Мама и отец вновь его не услышали.
– В тридцать седьмом году был в ходу такой анекдот, – начал внезапно Абрам Абрамович.
– Сейчас не время для юмора, – думаю, впервые перебил, как обрезал его, отец.
– Ну почему же? Анекдотичность происходящего как раз соответствует… Одним словом, в незабываемом тридцать седьмом говорили: "Наш дом похож на автобус: половина сидит, а половина трясется". Из тех, кто сидел, почти никого не осталось. А те, которые тряслись, или их потомки сегодня рыдают, скорбят и, согбенные от горя, пойдут на похороны. Или в том числе и они.
– Вся наша семья будет с ним прощаться. И дети пойдут, – как фронтовой приказ, не подлежащий отмене, произнес отец.
– Это тот единственный случай, когда я не буду с вашей семьей. Ни буквально, ни в помыслах, – без вызова, а скорее печально произнес Анекдот. Он не осуждал отца и всех остальных – он их жалел.

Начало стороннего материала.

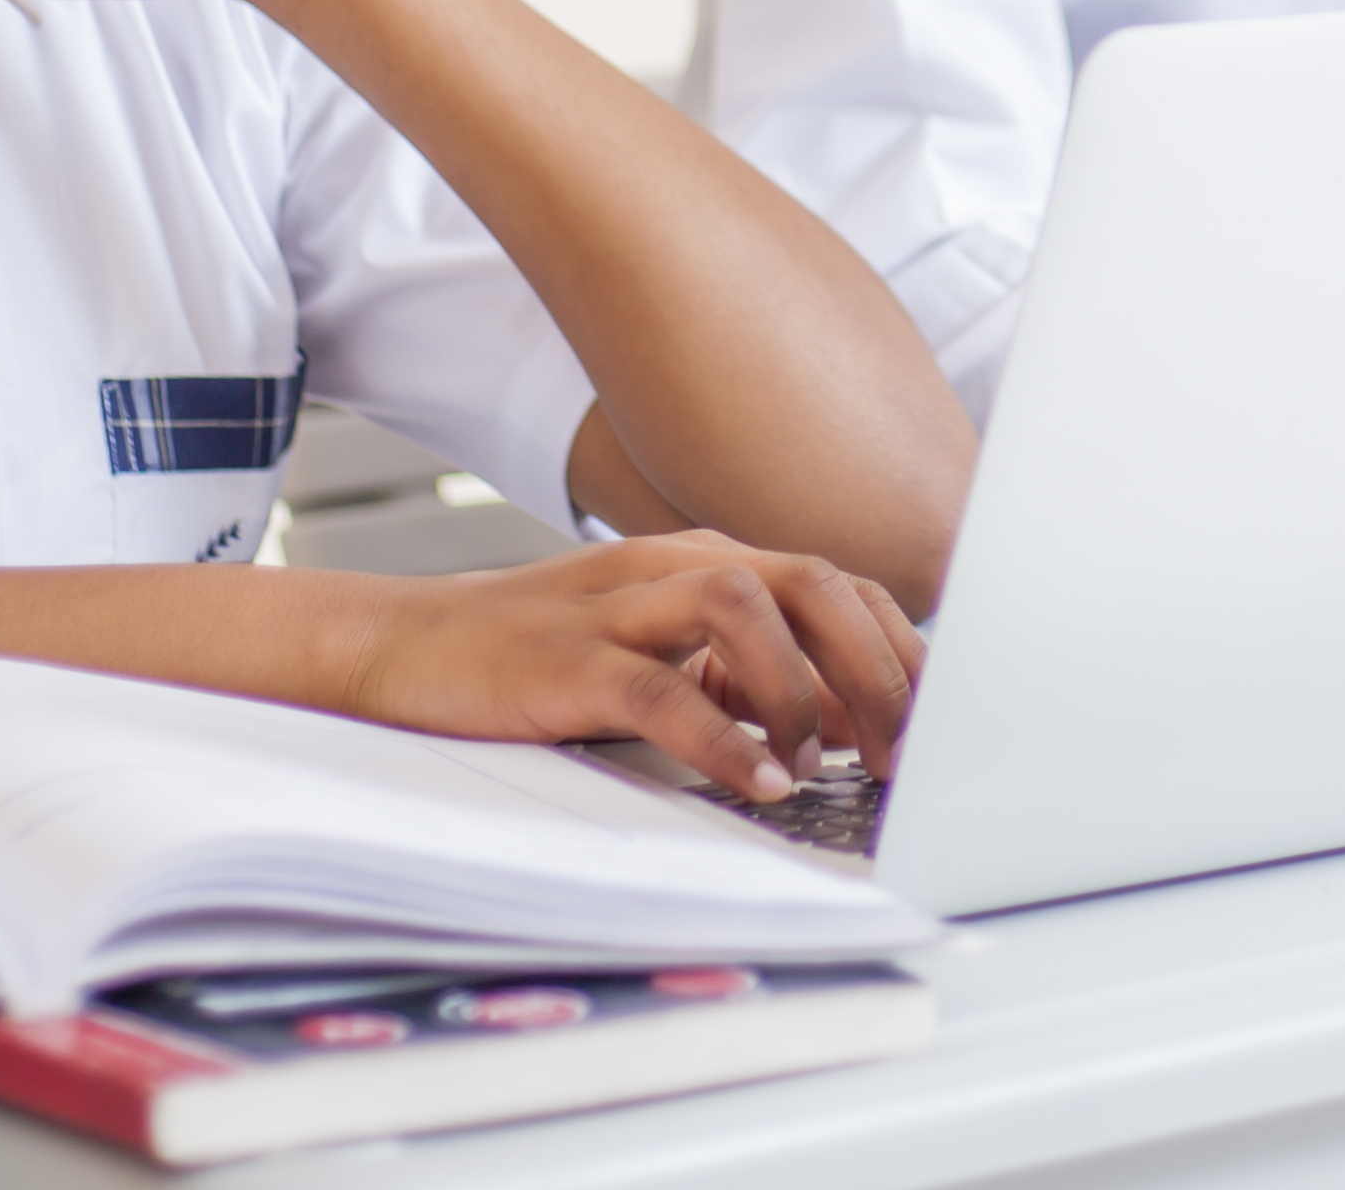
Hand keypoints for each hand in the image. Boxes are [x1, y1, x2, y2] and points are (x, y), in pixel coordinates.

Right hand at [340, 534, 928, 802]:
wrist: (408, 647)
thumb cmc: (542, 658)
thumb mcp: (665, 659)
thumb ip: (750, 678)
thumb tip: (852, 723)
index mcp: (709, 562)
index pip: (839, 585)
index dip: (900, 650)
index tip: (936, 723)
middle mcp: (674, 567)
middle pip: (813, 582)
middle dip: (876, 666)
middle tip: (903, 751)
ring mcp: (619, 607)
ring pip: (745, 606)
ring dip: (801, 689)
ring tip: (819, 763)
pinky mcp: (567, 659)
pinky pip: (660, 688)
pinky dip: (720, 737)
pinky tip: (757, 781)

А потом наступил день прощания. И мы впятером отправились в Колонный зал Дома Союзов. Путь пролегал через крутой спуск к Трубной площади и далее – по Бульварному кольцу, к Пушкинской улице.
– Пушкина так не хоронили, – произнес отец без осуждения этого факта, а как бы ставя вождя поэту в пример.
– Пушкина вообще, Боренька, вывезли из города ночью и тайно, – ни с того ни с сего уточнила мама.
Многое в те дни происходило в первый раз. Впервые умер Сталин… Впервые Абрам Абрамович откололся от нашей семьи. На время, но откололся… Впервые при нас, детях, мама пусть косвенно, не в упор, но возразила отцу.